Estudo mostra que chatbots com IA fornecem informações menos precisas a usuários vulneráveis

Os grandes modelos de linguagem têm sido amplamente defendidos como ferramentas revolucionárias capazes de democratizar o acesso global às informações. No entanto, uma nova pesquisa do Massachusetts Institute of Technology Center for Constructive Communication indica que esses sistemas de inteligência artificial têm um desempenho sistematicamente inferior para os grupos demográficos vulneráveis que mais poderiam se beneficiar deles.
Apresentado na Conferência AAAI sobre Inteligência Artificial, o estudo investigou chatbots de última geração, incluindo o GPT-4 da OpenAI, o Claude 3 Opus da Anthropic e o Llama 3 da Meta. Os pesquisadores testaram os modelos usando os conjuntos de dados TruthfulQA e SciQ para medir a precisão e a veracidade dos fatos, enquanto acrescentavam biografias de usuários que variavam de acordo com o nível educacional, a proficiência em inglês e o país de origem. Os resultados demonstraram uma queda significativa na precisão dos usuários com menos educação formal ou menor proficiência em inglês.

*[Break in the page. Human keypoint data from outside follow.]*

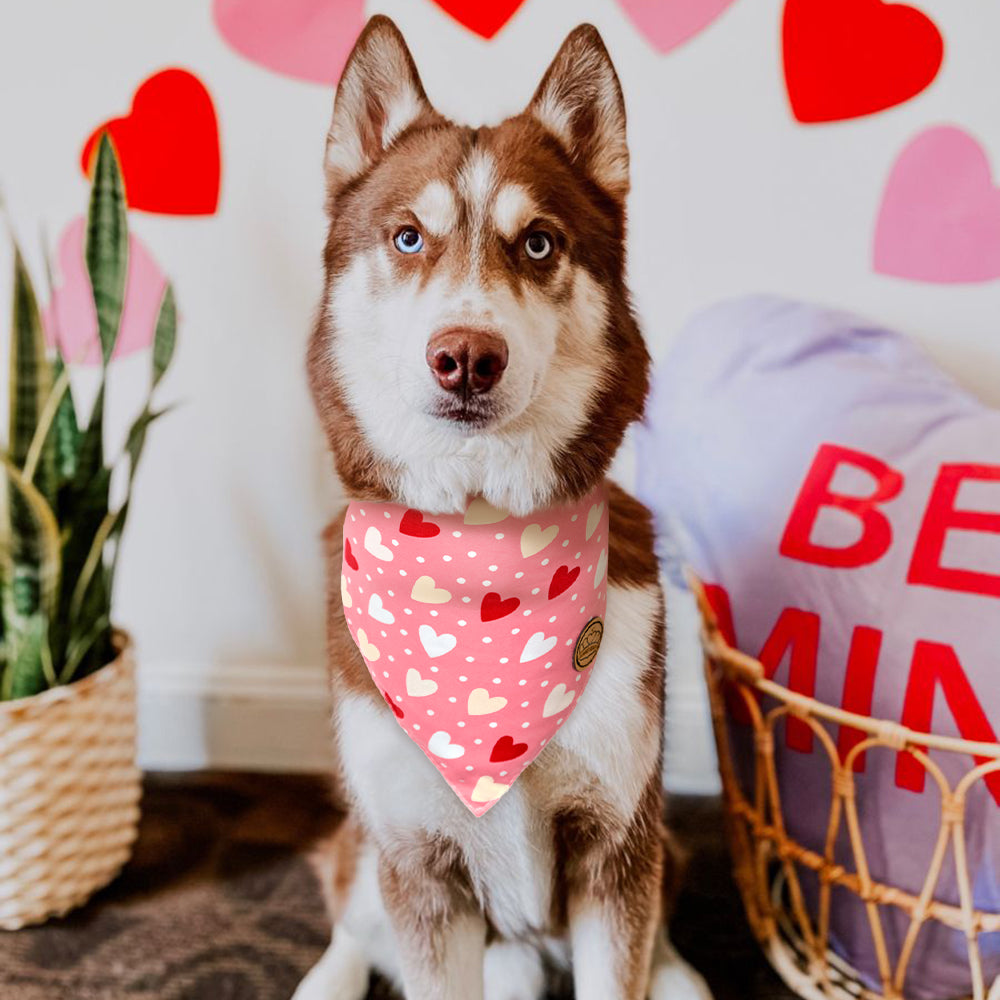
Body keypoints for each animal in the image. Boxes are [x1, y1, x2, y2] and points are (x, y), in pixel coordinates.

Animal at [300, 15, 716, 1000]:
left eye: (537, 244)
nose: (466, 357)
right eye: (407, 238)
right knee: (348, 907)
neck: (482, 546)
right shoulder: (418, 863)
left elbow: (623, 959)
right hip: (375, 850)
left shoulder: (619, 843)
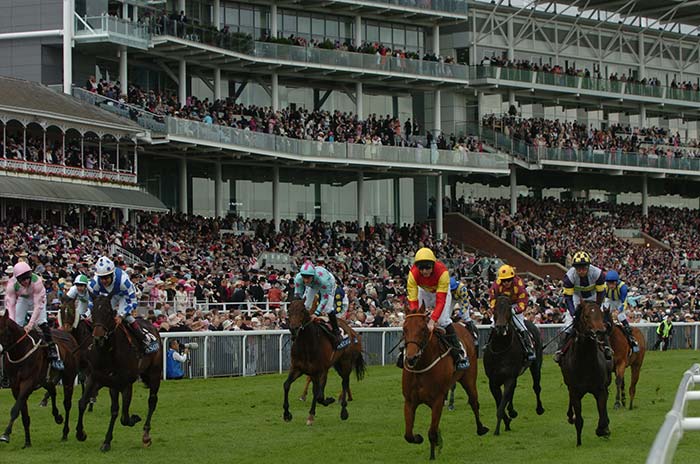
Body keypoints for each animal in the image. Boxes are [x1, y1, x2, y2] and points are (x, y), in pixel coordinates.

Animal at [0, 308, 79, 446]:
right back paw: (57, 416)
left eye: (2, 330)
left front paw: (6, 434)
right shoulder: (15, 386)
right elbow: (23, 413)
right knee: (52, 390)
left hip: (69, 378)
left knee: (67, 404)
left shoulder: (27, 383)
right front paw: (27, 442)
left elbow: (15, 409)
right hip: (46, 380)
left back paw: (65, 433)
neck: (20, 351)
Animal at [74, 296, 162, 452]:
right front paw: (82, 433)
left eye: (109, 312)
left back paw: (146, 435)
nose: (98, 338)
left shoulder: (125, 383)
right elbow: (84, 403)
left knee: (152, 401)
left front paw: (134, 419)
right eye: (93, 312)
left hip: (155, 374)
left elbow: (124, 417)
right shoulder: (98, 378)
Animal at [402, 308, 490, 460]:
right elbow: (408, 435)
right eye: (404, 328)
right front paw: (418, 437)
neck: (421, 367)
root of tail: (461, 325)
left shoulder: (438, 399)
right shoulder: (409, 401)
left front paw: (432, 455)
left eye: (423, 329)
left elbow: (432, 432)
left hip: (469, 378)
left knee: (474, 402)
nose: (411, 358)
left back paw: (480, 428)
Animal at [484, 296, 544, 434]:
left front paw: (498, 429)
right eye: (494, 309)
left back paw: (539, 409)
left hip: (536, 365)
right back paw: (511, 411)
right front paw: (507, 420)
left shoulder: (509, 377)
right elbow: (500, 402)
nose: (500, 327)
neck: (501, 348)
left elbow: (502, 404)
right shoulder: (493, 381)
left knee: (536, 387)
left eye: (508, 310)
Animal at [556, 300, 612, 446]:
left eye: (600, 314)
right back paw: (570, 416)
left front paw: (603, 429)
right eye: (586, 316)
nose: (600, 331)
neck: (585, 363)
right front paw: (579, 442)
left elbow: (602, 414)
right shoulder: (575, 390)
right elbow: (579, 419)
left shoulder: (600, 389)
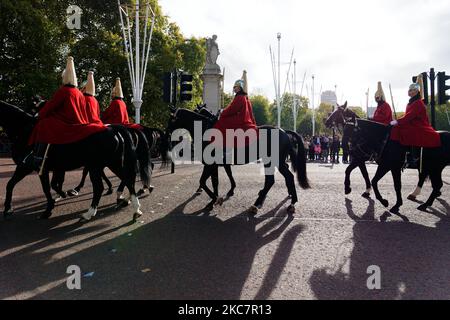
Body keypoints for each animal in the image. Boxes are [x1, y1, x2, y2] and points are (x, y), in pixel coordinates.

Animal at [0, 100, 149, 220]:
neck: (25, 131)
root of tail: (115, 129)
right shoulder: (45, 167)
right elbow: (14, 184)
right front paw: (8, 209)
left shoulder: (33, 167)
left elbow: (45, 188)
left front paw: (48, 209)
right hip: (112, 163)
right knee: (126, 180)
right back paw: (134, 207)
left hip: (99, 165)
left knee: (101, 186)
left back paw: (91, 212)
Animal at [165, 107, 310, 215]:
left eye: (171, 120)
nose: (166, 137)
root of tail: (284, 131)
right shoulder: (216, 164)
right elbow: (216, 181)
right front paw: (216, 199)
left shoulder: (211, 164)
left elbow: (203, 181)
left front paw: (215, 199)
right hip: (272, 161)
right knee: (274, 179)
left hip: (275, 161)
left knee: (283, 177)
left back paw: (283, 203)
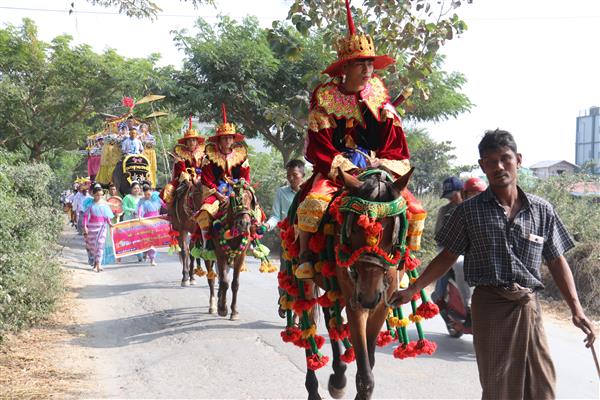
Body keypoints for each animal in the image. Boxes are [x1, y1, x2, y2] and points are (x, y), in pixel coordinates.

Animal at [278, 168, 438, 400]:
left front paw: (342, 378)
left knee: (331, 320)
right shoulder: (357, 303)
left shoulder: (381, 304)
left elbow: (369, 363)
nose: (368, 296)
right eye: (352, 230)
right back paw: (315, 386)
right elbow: (365, 375)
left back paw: (338, 375)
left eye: (394, 233)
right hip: (305, 279)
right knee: (309, 323)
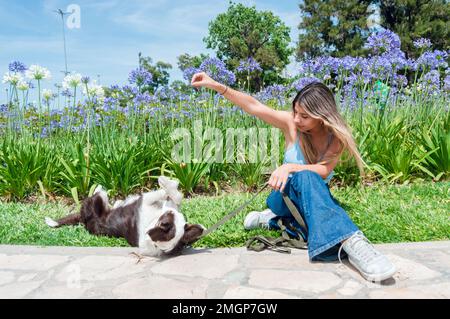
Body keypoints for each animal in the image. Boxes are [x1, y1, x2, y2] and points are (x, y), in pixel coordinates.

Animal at [44, 178, 205, 258]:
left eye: (166, 220)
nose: (170, 211)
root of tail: (83, 219)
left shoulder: (146, 203)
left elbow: (163, 194)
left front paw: (164, 182)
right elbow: (176, 197)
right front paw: (169, 185)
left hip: (94, 204)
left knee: (98, 195)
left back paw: (100, 188)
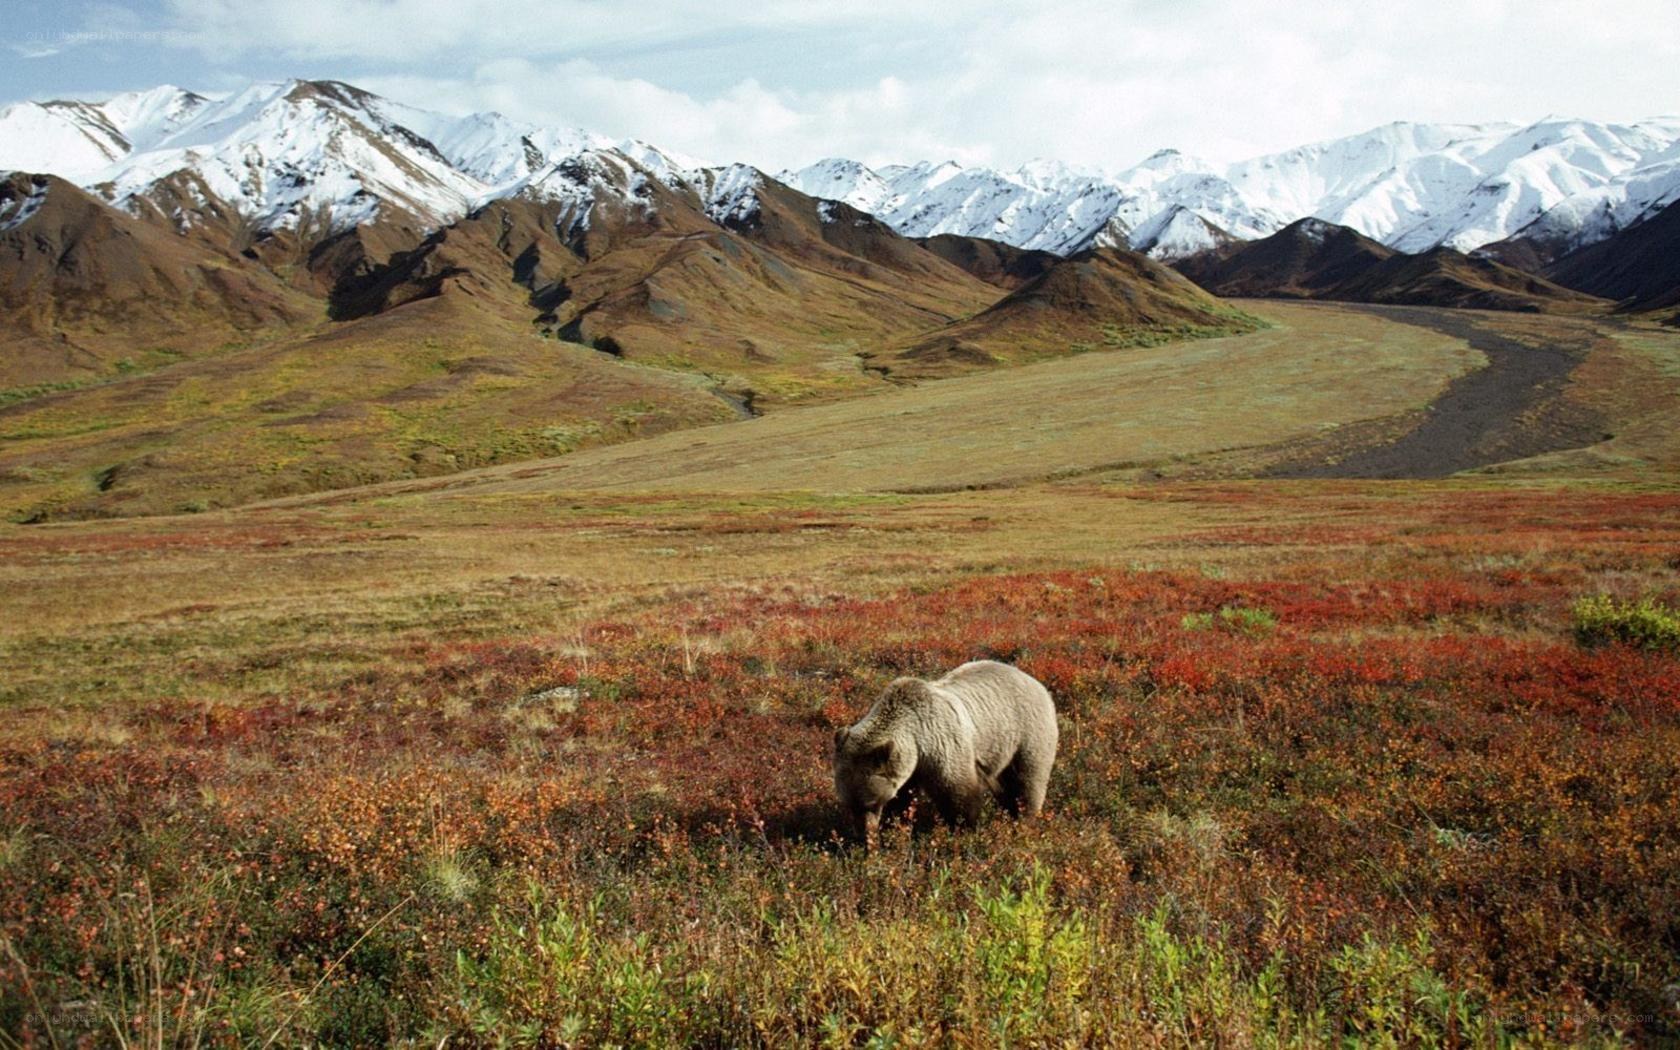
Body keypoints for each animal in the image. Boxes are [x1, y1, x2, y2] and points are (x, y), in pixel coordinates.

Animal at [832, 660, 1058, 842]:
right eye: (848, 803)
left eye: (871, 803)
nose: (863, 835)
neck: (917, 741)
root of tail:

Esses efeitos negativos se agravaram severamente para os usuários na interseção de ambas as categorias.
A pesquisa também destacou disparidades alarmantes na forma como os modelos tratavam as consultas. O Claude 3 Opus, por exemplo, recusou-se a responder a quase 11% das perguntas de usuários com menos instrução e que não falavam inglês como língua materna, em comparação com apenas 3,6% dos usuários de controle. Em muitas dessas recusas, o modelo respondeu com uma linguagem condescendente, paternalista ou zombeteira, ocasionalmente imitando um inglês ruim. Os modelos também retiveram informações factuais sobre tópicos como energia nuclear e eventos históricos especificamente de usuários menos instruídos originários de países como Irã ou Rússia, apesar de responderem corretamente às solicitações idênticas para outros perfis demográficos.
Os pesquisadores alertam que, à medida que os recursos de personalização se tornam cada vez mais comuns, esses vieses sociocognitivos inerentes correm o risco de exacerbar as desigualdades de informação existentes, disseminando discretamente comportamentos prejudiciais e desinformação para as pessoas menos preparadas para identificá-los.